#### Instruction 1
Gather every line of the records below that contains the string "Principles", matching case.

#### Passage to read
- Opening Delimiter -
10 Best Freshwater Fish For Beginners

If you’re a beginner to freshwater fish, you might need a little help in choosing fish for your first fish tank. You should only choose fish that can co-exist with one another, as you probably will want to set up a community tank. You should also take into consideration which type of fish tank you are going to want to have (cold water or warm water aquarium fish tank).

 

Below is a list of the best freshwater aquarium fish fish for beginners.

Freshwater Fish for Beginners

When starting out your tank, you should choose the type of aquarium you would like to set up first (cold water or warm water). As you keep reading, you will see that some cold water fish can be mixed with some warm water fish, but do not apply this rule to all the fish on this list. Mixing two different types of fish that need different water temperatures can cause your fish to be under a lot of stress. Below, you will see our hand-picked 10 freshwater fish for beginners.

Goldfish

Fancy Goldfish, photo by Ting Chen

1. Gold Fish

The goldfish is probably the number one bought cold water fish today. Goldfish come in all different sizes and colors. The most common are the bubbly faced or the fantail (fancy) goldfish.

 

The best thing about them is that they’re not picky eaters. They will usually eat anything and everything. Having this in mind, they produce a lot of waste, so you should do a weekly 10% water change.
- Closing Delimiter -
#### Provided entries
- Opening Delimiter -
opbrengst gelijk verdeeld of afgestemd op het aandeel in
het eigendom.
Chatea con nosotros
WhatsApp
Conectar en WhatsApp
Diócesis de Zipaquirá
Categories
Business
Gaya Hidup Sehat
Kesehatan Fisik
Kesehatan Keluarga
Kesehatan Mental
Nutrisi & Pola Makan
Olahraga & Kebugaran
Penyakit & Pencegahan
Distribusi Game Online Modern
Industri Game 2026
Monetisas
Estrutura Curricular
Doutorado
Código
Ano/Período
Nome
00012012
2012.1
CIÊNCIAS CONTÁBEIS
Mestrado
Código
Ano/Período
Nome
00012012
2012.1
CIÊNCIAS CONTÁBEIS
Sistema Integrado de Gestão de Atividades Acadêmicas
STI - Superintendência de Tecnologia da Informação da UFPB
- Closing Delimiter -
- Opening Delimiter -
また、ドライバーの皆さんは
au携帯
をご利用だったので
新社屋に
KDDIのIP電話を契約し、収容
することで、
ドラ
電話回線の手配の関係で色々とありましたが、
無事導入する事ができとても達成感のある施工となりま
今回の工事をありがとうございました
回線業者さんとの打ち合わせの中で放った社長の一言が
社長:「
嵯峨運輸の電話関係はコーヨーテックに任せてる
- Closing Delimiter -
- Opening Delimiter -
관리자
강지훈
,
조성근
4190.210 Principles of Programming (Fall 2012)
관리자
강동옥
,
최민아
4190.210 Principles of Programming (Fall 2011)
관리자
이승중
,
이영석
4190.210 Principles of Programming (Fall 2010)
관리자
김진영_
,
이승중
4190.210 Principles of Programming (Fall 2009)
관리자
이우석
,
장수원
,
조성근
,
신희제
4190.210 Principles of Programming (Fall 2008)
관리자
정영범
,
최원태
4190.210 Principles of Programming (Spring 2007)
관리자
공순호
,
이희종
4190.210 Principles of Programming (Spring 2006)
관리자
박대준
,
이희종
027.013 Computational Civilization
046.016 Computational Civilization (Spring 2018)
- Closing Delimiter -
#### Instruction 2
Transcribe the entire beginner freshwater fish article above, word for word.

#### Written answer 1
4190.210 Principles of Programming (Fall 2012)
4190.210 Principles of Programming (Fall 2011)
4190.210 Principles of Programming (Fall 2010)
4190.210 Principles of Programming (Fall 2009)
4190.210 Principles of Programming (Fall 2008)
4190.210 Principles of Programming (Spring 2007)
4190.210 Principles of Programming (Spring 2006)

#### Written answer 2
10 Best Freshwater Fish For Beginners

If you’re a beginner to freshwater fish, you might need a little help in choosing fish for your first fish tank. You should only choose fish that can co-exist with one another, as you probably will want to set up a community tank. You should also take into consideration which type of fish tank you are going to want to have (cold water or warm water aquarium fish tank).

 

Below is a list of the best freshwater aquarium fish fish for beginners.

Freshwater Fish for Beginners

When starting out your tank, you should choose the type of aquarium you would like to set up first (cold water or warm water). As you keep reading, you will see that some cold water fish can be mixed with some warm water fish, but do not apply this rule to all the fish on this list. Mixing two different types of fish that need different water temperatures can cause your fish to be under a lot of stress. Below, you will see our hand-picked 10 freshwater fish for beginners.

Goldfish

Fancy Goldfish, photo by Ting Chen

1. Gold Fish

The goldfish is probably the number one bought cold water fish today. Goldfish come in all different sizes and colors. The most common are the bubbly faced or the fantail (fancy) goldfish.

 

The best thing about them is that they’re not picky eaters. They will usually eat anything and everything. Having this in mind, they produce a lot of waste, so you should do a weekly 10% water change.